Grayson County Administrator Jonathan Sweet told the board of supervisors during its regular meeting Aug. 13 that the first drawdown of $2 million was received the day before.
Sweet told The Gazette that the county took out a Tax Revenue Anticipation Note with Carter Bank & Trust by way of competitive bid to assist the county with cash-flow deficiencies.
“Due to the nature of [revenues] and an insufficient fund balance, the county does not have the cash on hand to make all of our payables and allocations until taxes and other incremental revenues are received,” Sweet added.
To aid what Sweet called the “cash-flow challenges,” the county opted to switch to twice-a-year tax collections for fiscal year 2009-10. Regardless of the change, the county still faces a shortfall two months before the first round of taxes are due.
The total amount secured was $3 million, and the county received two-thirds of that on Aug. 12.
Sweet noted that this occurrence is not unusual for local governments, but “it is not exactly the most desirable position to be in.”
Making the change to semi-annual tax collections was the first step to dig the county out of the hole, Sweet said.

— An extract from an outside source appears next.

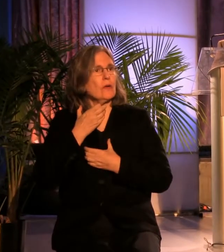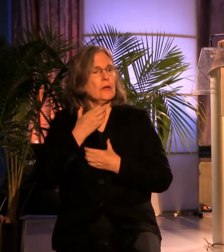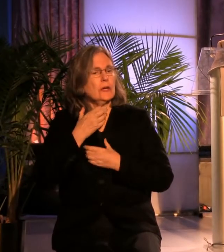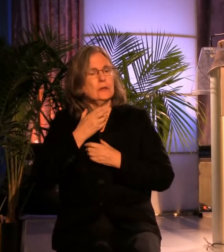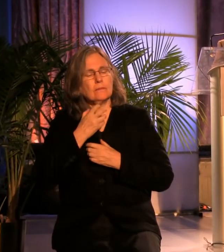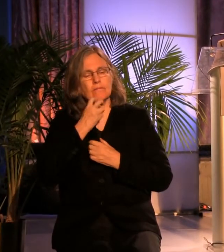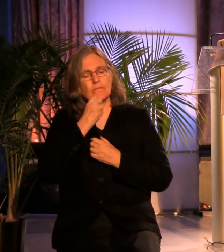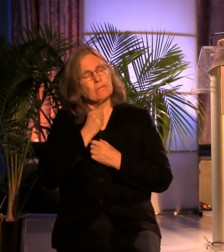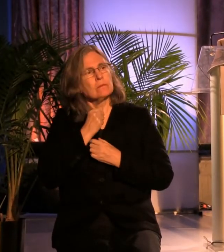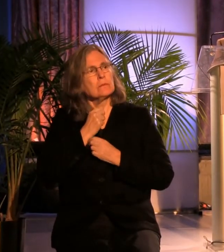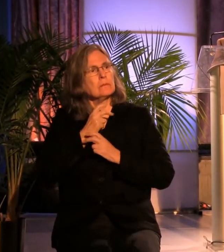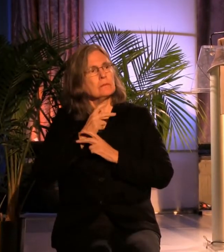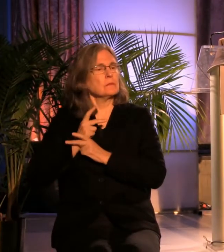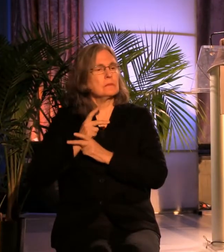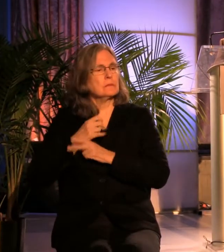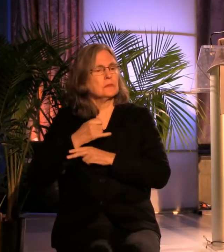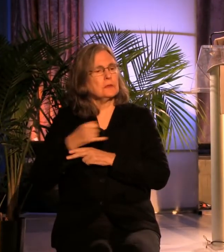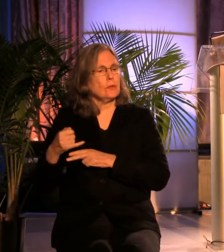FYI.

“I think that we can consider the county to have put our shovel down and now we are looking at ways of extricating ourselves from the rut,” he continued. “Time, planning and proper management will be our friend as the county looks to steer this ship to more placid fiscal waters.”
It was the same time one year ago that county leaders were forced to obtain a $1.6 million loan to pay bills.
The loan addressed a shortfall in cash flow and former County Administrator Bill Ring assured the board — and citizens — that the county was not broke, but simply had unexpected bills due before the bulk of the county's budgeted revenue was received.
This year, Grayson will receive one-half of its tax revenue two months earlier, with citizens' first tax payment due on Oct. 5. The second half won't be due until April 5, 2010.
Supervisors began looking at opening a line of credit with various local banks one month after the shortfall last year. After receiving proposals from both SunTrust and Carter Bank, the supervisors voted in March to open a line of credit with Carter.
Originally, the note was a maximum of $2 million, but supervisors later bumped that number up to $3 million.
Carter offered the county a fixed interest rate of 2.5 percent, with no bank or unused portions fees.
In other words, the county will pay $2,083 for 30 days per $1 million borrowed.